Material supplied START

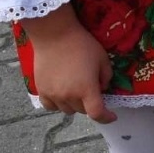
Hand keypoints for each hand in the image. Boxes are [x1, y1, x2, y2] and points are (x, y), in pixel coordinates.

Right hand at [21, 5, 116, 122]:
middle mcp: (69, 96)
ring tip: (76, 90)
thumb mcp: (102, 59)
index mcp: (86, 89)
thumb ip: (106, 77)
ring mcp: (53, 95)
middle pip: (82, 111)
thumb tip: (101, 88)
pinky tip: (61, 94)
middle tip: (92, 91)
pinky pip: (51, 106)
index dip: (106, 118)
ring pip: (67, 110)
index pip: (97, 114)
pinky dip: (58, 104)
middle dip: (90, 105)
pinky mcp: (41, 90)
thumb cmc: (82, 44)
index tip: (112, 116)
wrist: (54, 35)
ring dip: (75, 104)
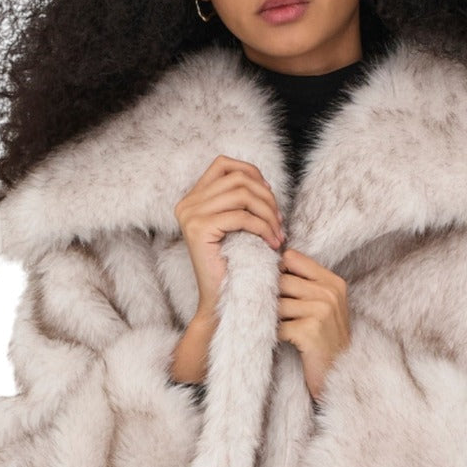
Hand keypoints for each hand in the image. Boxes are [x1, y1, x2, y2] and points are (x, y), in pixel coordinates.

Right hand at [173, 155, 285, 320]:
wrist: (220, 302)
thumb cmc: (233, 266)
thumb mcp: (235, 227)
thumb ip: (239, 201)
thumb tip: (264, 183)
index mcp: (192, 199)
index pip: (223, 165)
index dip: (251, 173)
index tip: (269, 195)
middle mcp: (187, 204)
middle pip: (237, 179)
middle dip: (266, 198)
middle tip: (279, 222)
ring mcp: (190, 215)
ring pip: (242, 195)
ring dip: (268, 213)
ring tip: (278, 234)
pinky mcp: (199, 229)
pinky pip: (241, 217)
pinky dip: (263, 228)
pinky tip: (272, 243)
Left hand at [275, 246, 350, 403]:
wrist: (340, 375)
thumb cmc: (326, 341)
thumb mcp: (324, 307)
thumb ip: (305, 285)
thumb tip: (269, 266)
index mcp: (333, 283)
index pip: (292, 258)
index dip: (278, 270)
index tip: (276, 287)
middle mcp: (329, 294)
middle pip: (282, 280)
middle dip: (273, 297)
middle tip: (276, 314)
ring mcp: (320, 312)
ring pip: (277, 303)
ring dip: (273, 318)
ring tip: (281, 329)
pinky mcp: (309, 331)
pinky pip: (277, 326)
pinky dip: (274, 335)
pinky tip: (282, 342)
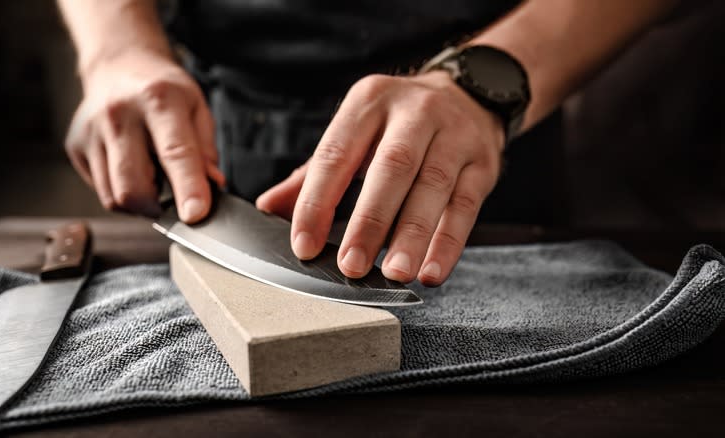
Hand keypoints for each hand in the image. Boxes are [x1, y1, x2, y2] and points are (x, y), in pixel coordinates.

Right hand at [65, 48, 223, 222]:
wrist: (118, 66)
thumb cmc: (163, 90)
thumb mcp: (197, 107)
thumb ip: (206, 149)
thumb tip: (212, 186)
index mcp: (157, 99)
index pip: (174, 152)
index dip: (187, 188)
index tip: (195, 215)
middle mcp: (118, 114)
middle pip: (133, 187)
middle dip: (158, 208)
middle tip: (174, 201)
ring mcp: (91, 131)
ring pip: (114, 197)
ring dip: (140, 203)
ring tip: (153, 179)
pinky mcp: (75, 146)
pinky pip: (101, 190)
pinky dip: (122, 193)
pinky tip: (132, 170)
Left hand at [257, 71, 503, 285]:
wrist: (468, 95)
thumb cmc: (397, 124)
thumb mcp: (354, 133)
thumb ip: (313, 173)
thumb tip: (268, 208)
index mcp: (369, 102)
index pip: (336, 154)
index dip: (317, 202)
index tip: (304, 244)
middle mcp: (414, 113)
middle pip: (392, 168)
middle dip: (370, 221)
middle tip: (351, 266)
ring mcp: (454, 136)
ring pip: (433, 188)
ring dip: (413, 235)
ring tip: (395, 273)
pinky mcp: (483, 163)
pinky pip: (466, 207)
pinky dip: (448, 243)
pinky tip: (431, 271)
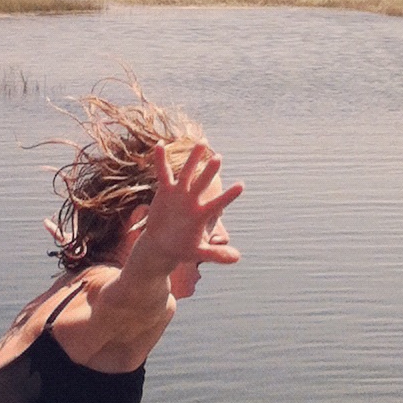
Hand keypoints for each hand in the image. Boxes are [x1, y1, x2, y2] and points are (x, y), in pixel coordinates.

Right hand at [135, 141, 242, 269]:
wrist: (162, 245)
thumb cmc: (183, 248)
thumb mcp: (198, 253)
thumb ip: (217, 255)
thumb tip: (238, 258)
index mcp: (202, 214)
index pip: (218, 203)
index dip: (229, 195)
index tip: (242, 185)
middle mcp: (192, 200)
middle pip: (202, 183)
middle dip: (209, 172)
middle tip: (219, 158)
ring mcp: (180, 194)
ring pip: (187, 173)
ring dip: (193, 159)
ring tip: (202, 143)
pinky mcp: (166, 191)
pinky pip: (163, 174)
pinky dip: (160, 160)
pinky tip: (160, 145)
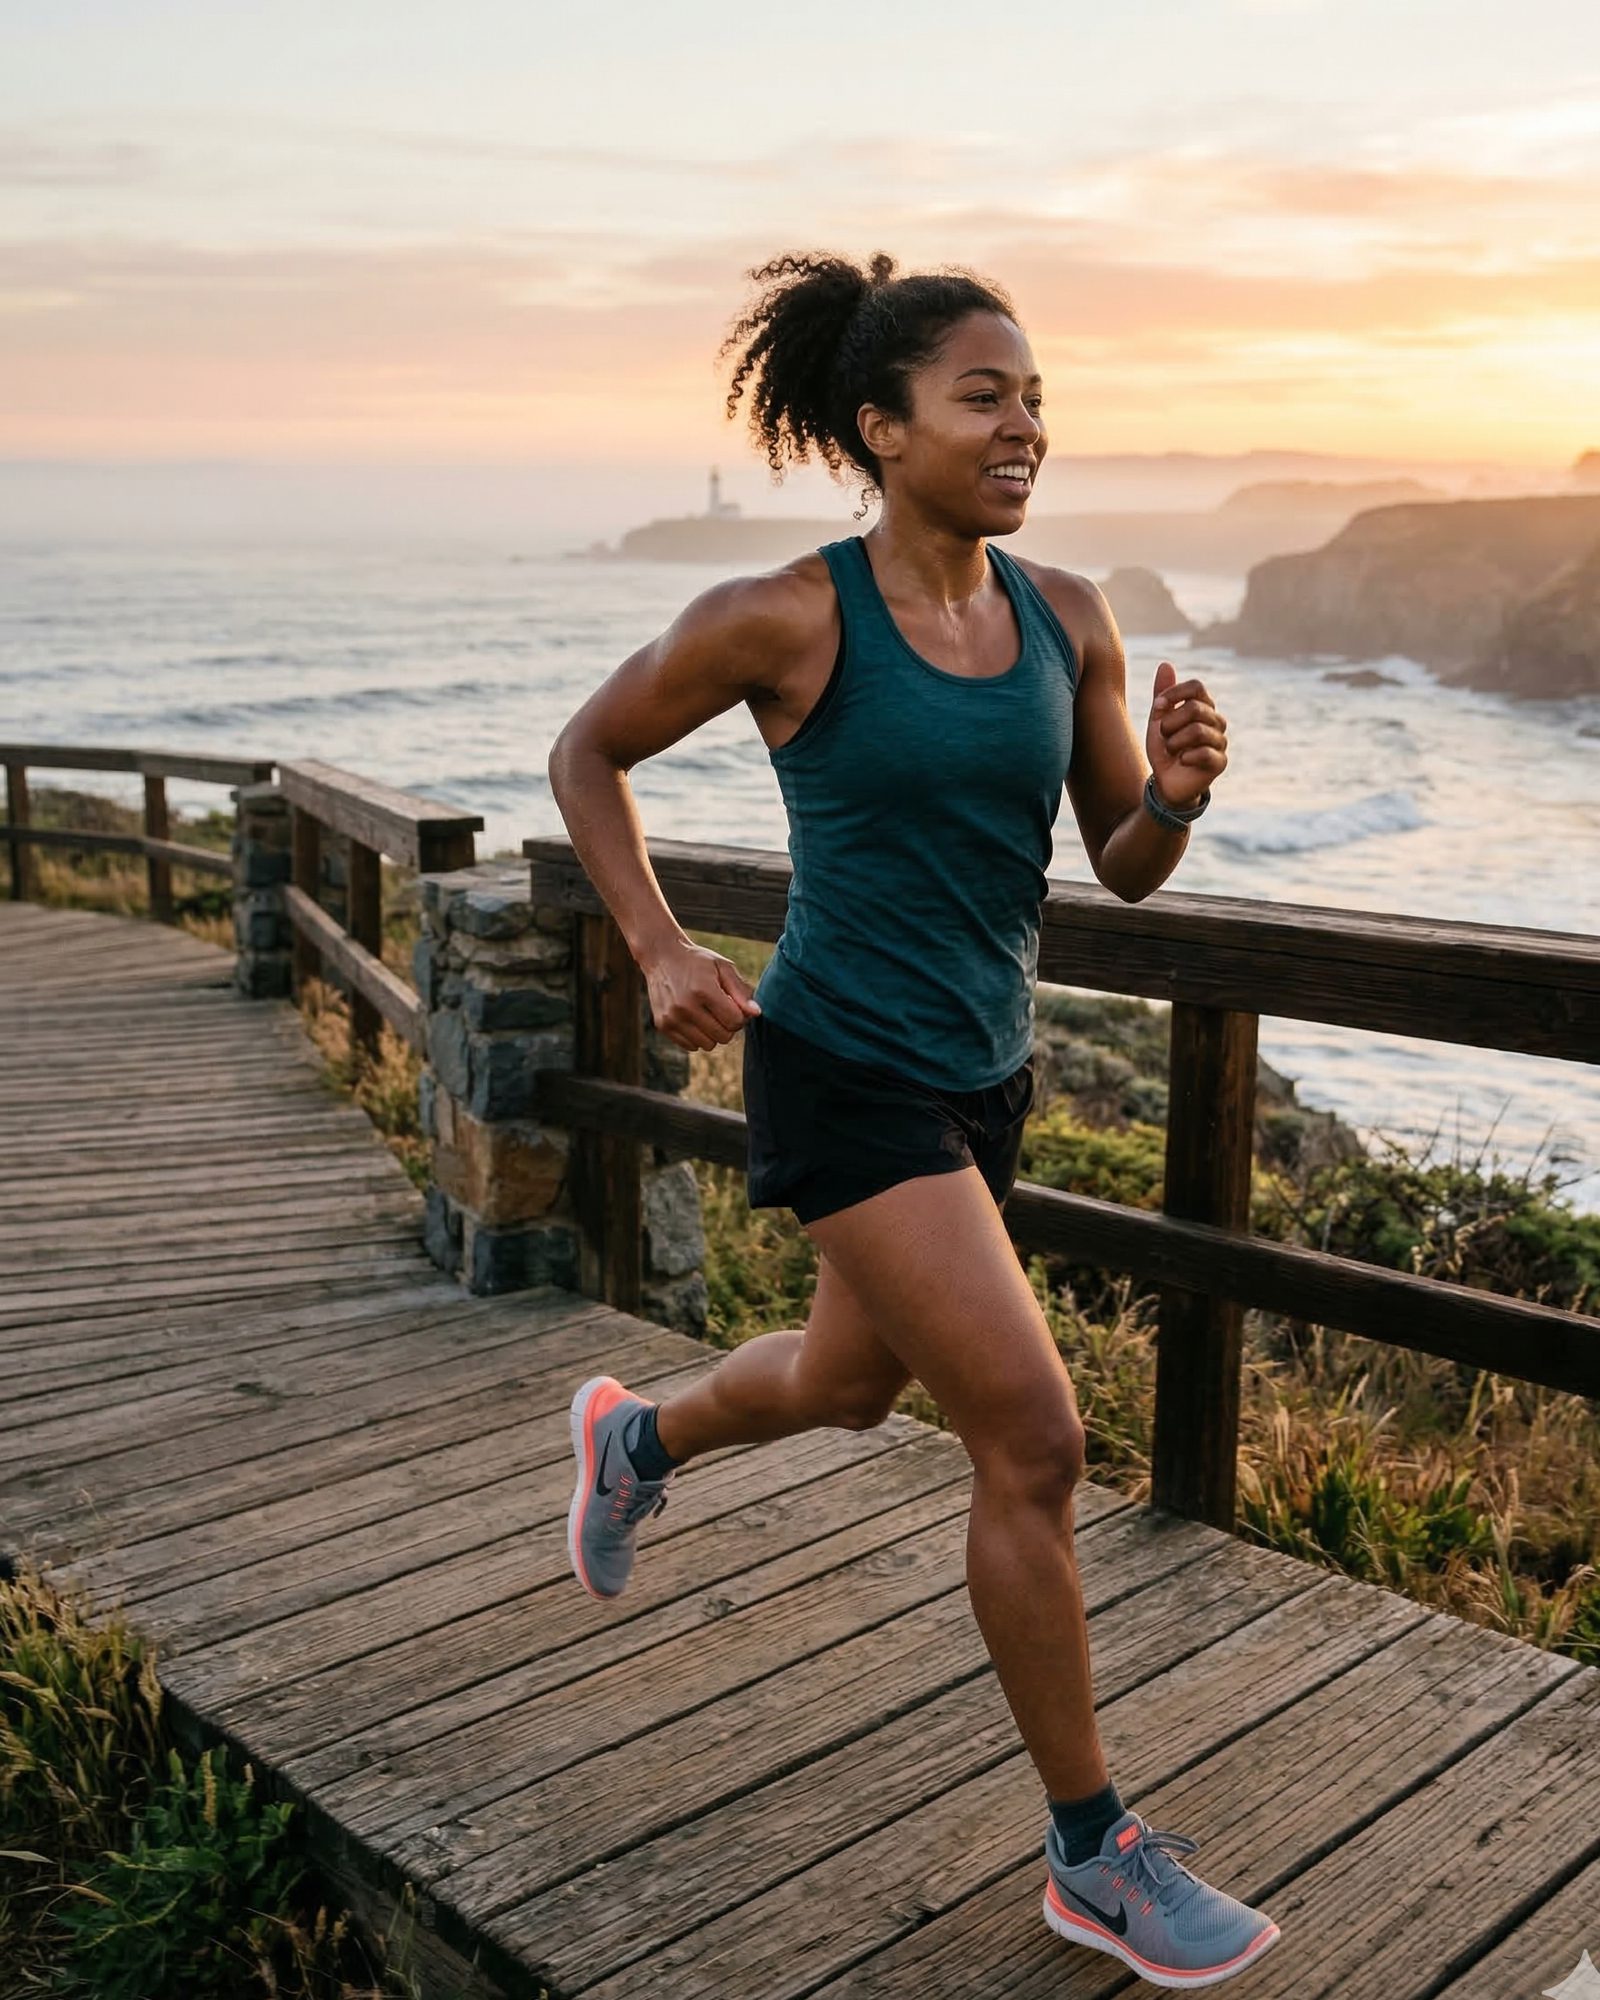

Material supplied END

Your task: All the lines above must be written out exactly, without a single picture.

Task output:
Hand keypoints for each hand in the image. Boxes are [x1, y1, x2, y2] and points are (x, y), in pixel coordinates.

Right hand at [21, 5, 116, 122]:
middle mcp: (69, 96)
ring tip: (76, 90)
thumb mcp: (102, 59)
index mcp: (86, 89)
thumb ip: (106, 77)
ring mcp: (53, 95)
middle pip: (82, 111)
thumb tip: (101, 88)
pinky tip: (61, 94)
middle tip: (92, 91)
pinky pip: (51, 106)
index dip: (106, 118)
ring pip: (67, 110)
index pip: (97, 114)
pinky dip: (58, 104)
middle dip: (90, 105)
pinky mcp: (41, 90)
thumb cmc: (82, 44)
index tip: (112, 116)
wrist: (54, 35)
ring dip: (75, 104)
Hand keypoints for each hand in the image. Boxes are [x1, y1, x2, y2] and points are (x, y), in pixel coordinates.

Right hand at [173, 155, 285, 320]:
wrist: (220, 302)
thumb cmc: (233, 266)
thumb mcp: (235, 227)
thumb ip: (239, 201)
thumb tip: (264, 183)
index mcp: (192, 199)
index pip: (223, 165)
index dip: (251, 173)
index tip: (269, 195)
middle mcp: (187, 204)
middle pip: (237, 179)
middle dip: (266, 198)
middle tip: (279, 222)
ring mcp: (190, 215)
ring pip: (242, 195)
ring dip: (268, 213)
ring tip: (278, 234)
pinky mcp: (199, 229)
pinky pip: (241, 217)
pinky dip: (263, 228)
pinky tip: (272, 243)
Left hand at [275, 246, 350, 403]:
wrist: (340, 375)
thumb cmc: (326, 341)
thumb mcp: (324, 307)
thumb ip: (305, 285)
thumb tip: (269, 266)
index mcp: (333, 283)
index pip: (292, 258)
index dip: (278, 270)
index tip: (276, 287)
middle mcp: (329, 294)
middle pip: (282, 280)
middle dip: (273, 297)
middle tip: (276, 314)
ring mcp: (320, 312)
ring pip: (277, 303)
ring dip: (273, 318)
ring tip: (281, 329)
pinky mcp: (309, 331)
pinky pip: (277, 326)
pinky dip: (274, 335)
pinky tip: (282, 342)
Hand keypoints for each hand in the image. Boxes are [x1, y1, x2, y2] and points are (x, y), in pixel coordinates.

Right hand at [65, 48, 223, 222]:
wrist: (118, 66)
thumb cmc: (163, 90)
thumb mcp: (197, 107)
thumb ip: (206, 149)
thumb tip: (212, 186)
index mcp: (157, 99)
index pip: (174, 152)
index dip: (187, 188)
index tip: (195, 215)
middle mcp: (118, 114)
middle pip: (133, 187)
middle dip: (158, 208)
middle tip: (174, 201)
ring mcp: (91, 131)
ring pip: (114, 197)
ring dip: (140, 203)
ring tip: (153, 179)
pinky mcp: (75, 146)
pinky pip: (101, 190)
pinky dip: (122, 193)
pinky tip: (132, 170)
Left hand at [257, 71, 503, 285]:
wrist: (468, 95)
thumb cmc: (397, 124)
thumb mcp: (354, 133)
thumb ip: (313, 173)
thumb tip: (268, 208)
index mcp: (369, 102)
index pip: (336, 154)
index dip: (317, 202)
index tip: (304, 244)
middle mcp: (414, 113)
middle pip: (392, 168)
middle dip: (370, 221)
middle tip: (351, 266)
ring mcp: (454, 136)
ring pip: (433, 188)
ring dip: (413, 235)
ring tip: (395, 273)
pinky mcp: (483, 163)
pinky pip: (466, 207)
pinky dip: (448, 243)
pinky tip: (431, 271)
Hand keypoints for each hand in the image. Boxes are [x1, y1, x2, y2] and points are (x, y), in pixel coordinates.

Right hand at [135, 141, 242, 269]:
wrist: (162, 245)
thumb cmc: (183, 248)
thumb mcp: (198, 253)
thumb ip: (217, 255)
thumb tip: (238, 258)
index mcp: (202, 214)
index pip: (218, 203)
index dip: (229, 195)
index tip: (242, 185)
middle mcp: (192, 200)
middle pip: (202, 183)
middle dip: (209, 172)
middle tip: (219, 158)
ring mcp: (180, 194)
ring pip: (187, 173)
ring dip: (193, 159)
ring tip: (202, 143)
pinky mcp: (166, 191)
pinky pip: (163, 174)
pinky dip: (160, 160)
pinky tip: (160, 145)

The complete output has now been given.